Après les protestations et la consternation de certains gardiens dans les milieux universitaires et les médias, le CERN a affirmé qu’un câble de sa machine était desserré et que les résultats précédents n’avaient pas été recréés après ajustement. Bien que cet incident ne prouve pas à lui seul qu’il s’agit d’une tentative de protéger l’héritage d’Einstein, la crainte de la communauté scientifique de perdre des subventions dans le domaine de la recherche en physique, qui manque de ressources, en faisant des découvertes qui ne plaisent pas aux décideurs financiers et politiques, ne doit pas non plus être écartée.

Aujourd’hui, la réputation d’Albert Einstein comme l’homme le plus intelligent qui ait jamais vécu est renforcée par un nombre apparemment infini de livres, d’émissions de télévision et de films célébrant sa vie et ses prétendues réalisations – bien plus que tout autre scientifique de l’histoire. Les Juifs excellent en physique sur le papier, mais ce sont les opposants scientifiques du Troisième Reich, orientés vers le « bon sens » d’Einstein, qui ont été les premiers à développer la technologie des fusées qui nous a permis d’atteindre l’espace.

Bien que cet auteur ne soit pas dans son élément lorsqu’il s’agit des rouages de la relativité, on peut se demander si l’approche similaire d’Einstein envers la physique n’a pas plutôt été une règle arbitraire retardatrice ; les scientifiques sont poussés à travailler dans les limites de l’accomplissement révolutionnaire que l’on attend d’eux, plutôt que de le considérer comme allant de soi. Ce prétendu « consensus » serait-il toujours le cas si l’Allemagne avait gagné la Seconde Guerre mondiale et si la science était libérée de la pression juive descendante de gens comme Bret Stephens ?

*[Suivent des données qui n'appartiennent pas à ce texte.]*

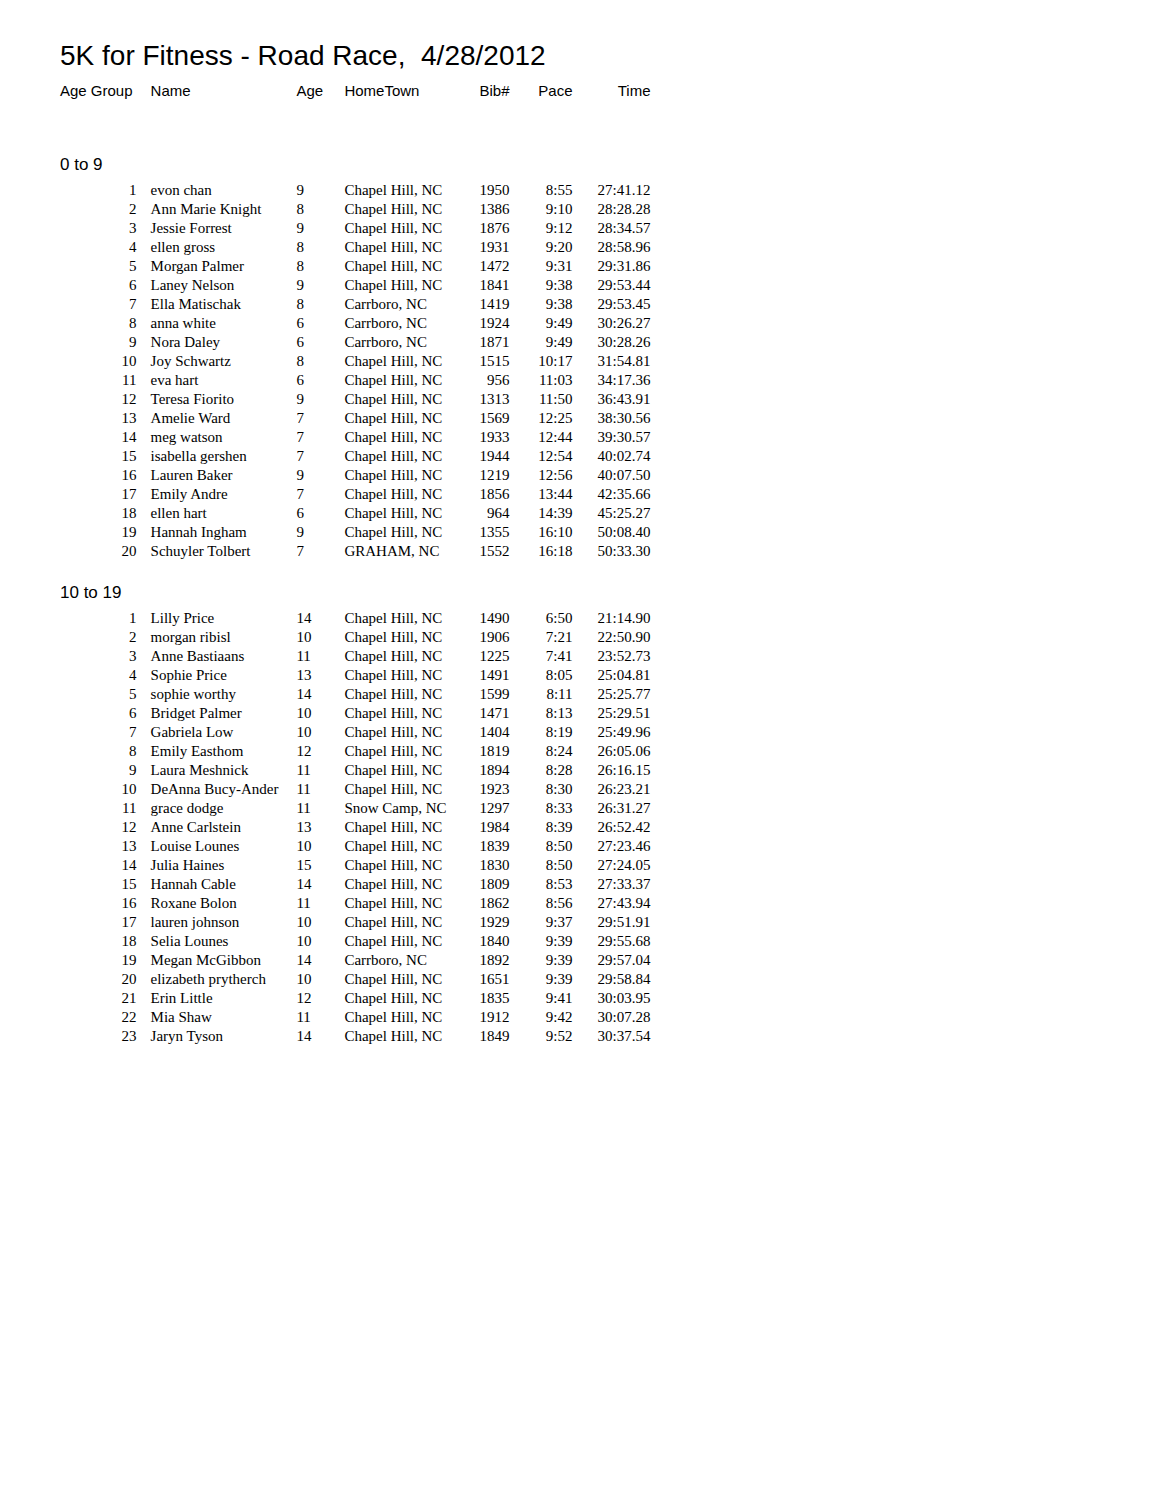5K for Fitness - Road Race, 4/28/2012
| Age Group | Name | Age | HomeTown | Bib# | Pace | Time |
| --- | --- | --- | --- | --- | --- | --- |
| 0 to 9 |
| | 1 | evon chan | 9 | Chapel Hill, NC | 1950 | 8:55 | 27:41.12 |
| | 2 | Ann Marie Knight | 8 | Chapel Hill, NC | 1386 | 9:10 | 28:28.28 |
| | 3 | Jessie Forrest | 9 | Chapel Hill, NC | 1876 | 9:12 | 28:34.57 |
| | 4 | ellen gross | 8 | Chapel Hill, NC | 1931 | 9:20 | 28:58.96 |
| | 5 | Morgan Palmer | 8 | Chapel Hill, NC | 1472 | 9:31 | 29:31.86 |
| | 6 | Laney Nelson | 9 | Chapel Hill, NC | 1841 | 9:38 | 29:53.44 |
| | 7 | Ella Matischak | 8 | Carrboro, NC | 1419 | 9:38 | 29:53.45 |
| | 8 | anna white | 6 | Carrboro, NC | 1924 | 9:49 | 30:26.27 |
| | 9 | Nora Daley | 6 | Carrboro, NC | 1871 | 9:49 | 30:28.26 |
| | 10 | Joy Schwartz | 8 | Chapel Hill, NC | 1515 | 10:17 | 31:54.81 |
| | 11 | eva hart | 6 | Chapel Hill, NC | 956 | 11:03 | 34:17.36 |
| | 12 | Teresa Fiorito | 9 | Chapel Hill, NC | 1313 | 11:50 | 36:43.91 |
| | 13 | Amelie Ward | 7 | Chapel Hill, NC | 1569 | 12:25 | 38:30.56 |
| | 14 | meg watson | 7 | Chapel Hill, NC | 1933 | 12:44 | 39:30.57 |
| | 15 | isabella gershen | 7 | Chapel Hill, NC | 1944 | 12:54 | 40:02.74 |
| | 16 | Lauren Baker | 9 | Chapel Hill, NC | 1219 | 12:56 | 40:07.50 |
| | 17 | Emily Andre | 7 | Chapel Hill, NC | 1856 | 13:44 | 42:35.66 |
| | 18 | ellen hart | 6 | Chapel Hill, NC | 964 | 14:39 | 45:25.27 |
| | 19 | Hannah Ingham | 9 | Chapel Hill, NC | 1355 | 16:10 | 50:08.40 |
| | 20 | Schuyler Tolbert | 7 | GRAHAM, NC | 1552 | 16:18 | 50:33.30 |
| 10 to 19 |
| | 1 | Lilly Price | 14 | Chapel Hill, NC | 1490 | 6:50 | 21:14.90 |
| | 2 | morgan ribisl | 10 | Chapel Hill, NC | 1906 | 7:21 | 22:50.90 |
| | 3 | Anne Bastiaans | 11 | Chapel Hill, NC | 1225 | 7:41 | 23:52.73 |
| | 4 | Sophie Price | 13 | Chapel Hill, NC | 1491 | 8:05 | 25:04.81 |
| | 5 | sophie worthy | 14 | Chapel Hill, NC | 1599 | 8:11 | 25:25.77 |
| | 6 | Bridget Palmer | 10 | Chapel Hill, NC | 1471 | 8:13 | 25:29.51 |
| | 7 | Gabriela Low | 10 | Chapel Hill, NC | 1404 | 8:19 | 25:49.96 |
| | 8 | Emily Easthom | 12 | Chapel Hill, NC | 1819 | 8:24 | 26:05.06 |
| | 9 | Laura Meshnick | 11 | Chapel Hill, NC | 1894 | 8:28 | 26:16.15 |
| | 10 | DeAnna Bucy-Ander | 11 | Chapel Hill, NC | 1923 | 8:30 | 26:23.21 |
| | 11 | grace dodge | 11 | Snow Camp, NC | 1297 | 8:33 | 26:31.27 |
| | 12 | Anne Carlstein | 13 | Chapel Hill, NC | 1984 | 8:39 | 26:52.42 |
| | 13 | Louise Lounes | 10 | Chapel Hill, NC | 1839 | 8:50 | 27:23.46 |
| | 14 | Julia Haines | 15 | Chapel Hill, NC | 1830 | 8:50 | 27:24.05 |
| | 15 | Hannah Cable | 14 | Chapel Hill, NC | 1809 | 8:53 | 27:33.37 |
| | 16 | Roxane Bolon | 11 | Chapel Hill, NC | 1862 | 8:56 | 27:43.94 |
| | 17 | lauren johnson | 10 | Chapel Hill, NC | 1929 | 9:37 | 29:51.91 |
| | 18 | Selia Lounes | 10 | Chapel Hill, NC | 1840 | 9:39 | 29:55.68 |
| | 19 | Megan McGibbon | 14 | Carrboro, NC | 1892 | 9:39 | 29:57.04 |
| | 20 | elizabeth prytherch | 10 | Chapel Hill, NC | 1651 | 9:39 | 29:58.84 |
| | 21 | Erin Little | 12 | Chapel Hill, NC | 1835 | 9:41 | 30:03.95 |
| | 22 | Mia Shaw | 11 | Chapel Hill, NC | 1912 | 9:42 | 30:07.28 |
| | 23 | Jaryn Tyson | 14 | Chapel Hill, NC | 1849 | 9:52 | 30:37.54 |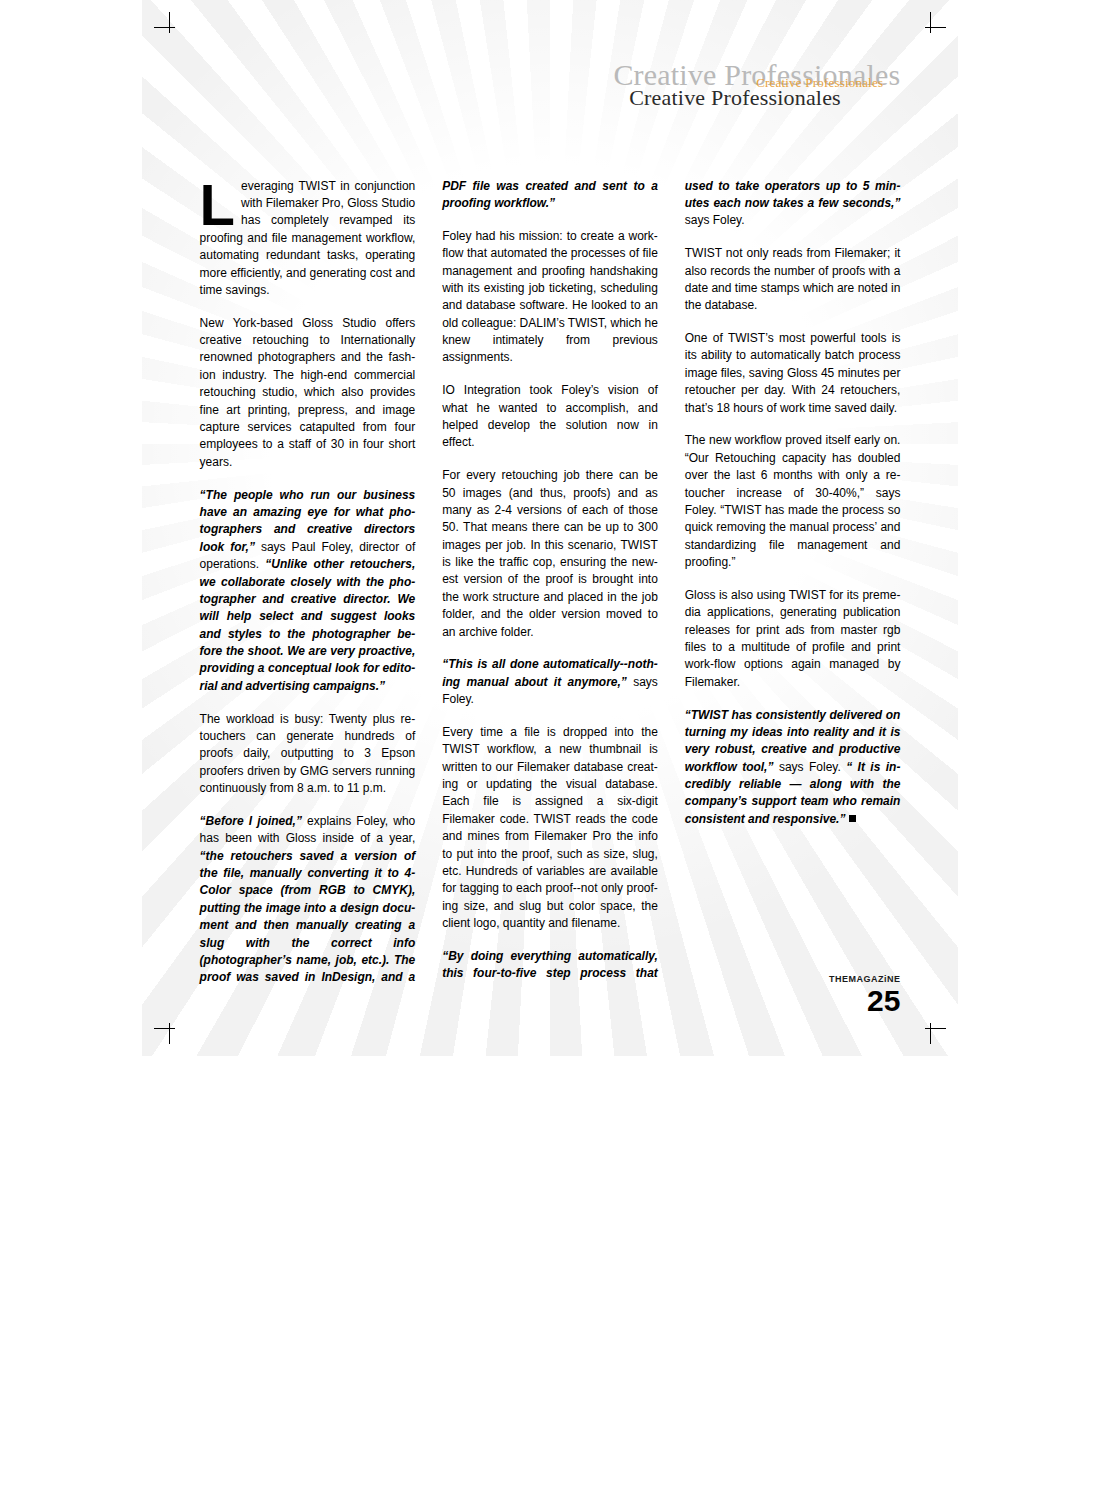Creative Professionales
Creative Professionales
Creative Professionales
Leveraging TWIST in conjunction with Filemaker Pro, Gloss Studio has completely revamped its proofing and file management workflow, automating redundant tasks, operating more efficiently, and generating cost and time savings.
New York-based Gloss Studio offers creative retouching to Internationally renowned photographers and the fashion industry. The high-end commercial retouching studio, which also provides fine art printing, prepress, and image capture services catapulted from four employees to a staff of 30 in four short years.
“The people who run our business have an amazing eye for what photographers and creative directors look for,” says Paul Foley, director of operations. “Unlike other retouchers, we collaborate closely with the photographer and creative director. We will help select and suggest looks and styles to the photographer before the shoot. We are very proactive, providing a conceptual look for editorial and advertising campaigns.”
The workload is busy: Twenty plus retouchers can generate hundreds of proofs daily, outputting to 3 Epson proofers driven by GMG servers running continuously from 8 a.m. to 11 p.m.
“Before I joined,” explains Foley, who has been with Gloss inside of a year, “the retouchers saved a version of the file, manually converting it to 4-Color space (from RGB to CMYK), putting the image into a design document and then manually creating a slug with the correct info (photographer’s name, job, etc.). The proof was saved in InDesign, and a PDF file was created and sent to a proofing workflow.”
Foley had his mission: to create a workflow that automated the processes of file management and proofing handshaking with its existing job ticketing, scheduling and database software. He looked to an old colleague: DALIM’s TWIST, which he knew intimately from previous assignments.
IO Integration took Foley’s vision of what he wanted to accomplish, and helped develop the solution now in effect.
For every retouching job there can be 50 images (and thus, proofs) and as many as 2-4 versions of each of those 50. That means there can be up to 300 images per job. In this scenario, TWIST is like the traffic cop, ensuring the newest version of the proof is brought into the work structure and placed in the job folder, and the older version moved to an archive folder.
“This is all done automatically--nothing manual about it anymore,” says Foley.
Every time a file is dropped into the TWIST workflow, a new thumbnail is written to our Filemaker database creating or updating the visual database. Each file is assigned a six-digit Filemaker code. TWIST reads the code and mines from Filemaker Pro the info to put into the proof, such as size, slug, etc. Hundreds of variables are available for tagging to each proof--not only proofing size, and slug but color space, the client logo, quantity and filename.
“By doing everything automatically, this four-to-five step process that used to take operators up to 5 minutes each now takes a few seconds,” says Foley.
TWIST not only reads from Filemaker; it also records the number of proofs with a date and time stamps which are noted in the database.
One of TWIST’s most powerful tools is its ability to automatically batch process image files, saving Gloss 45 minutes per retoucher per day. With 24 retouchers, that’s 18 hours of work time saved daily.
The new workflow proved itself early on. “Our Retouching capacity has doubled over the last 6 months with only a retoucher increase of 30-40%,” says Foley. “TWIST has made the process so quick removing the manual process’ and standardizing file management and proofing.”
Gloss is also using TWIST for its premedia applications, generating publication releases for print ads from master rgb files to a multitude of profile and print work-flow options again managed by Filemaker.
“TWIST has consistently delivered on turning my ideas into reality and it is very robust, creative and productive workflow tool,” says Foley. “ It is incredibly reliable — along with the company’s support team who remain consistent and responsive.”
THEMAGAZiNE
25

On suppose généralement que les sciences dures sont libres de toute idéologie politique, mais la remise en question du mythe d’Einstein provoque la même réaction institutionnelle que celle de James Watson affirmant la biologie de la race (en dehors du contexte de supériorité juive que Bret Stephens et le New York Times ont jugé approprié). Nous sommes convaincus que les juifs sont nos maîtres uniquement parce que la célébration des réalisations collectives d’Européens beaucoup plus accomplis est interdite par l’establishment.

L’éclat du plagiaire Einstein incarne la nature des prétentions condescendantes plus larges de Stephens sur l’excellence juive née pour régner : il peut ressembler à un diamant, mais il est synthétique comme une zircone cubique.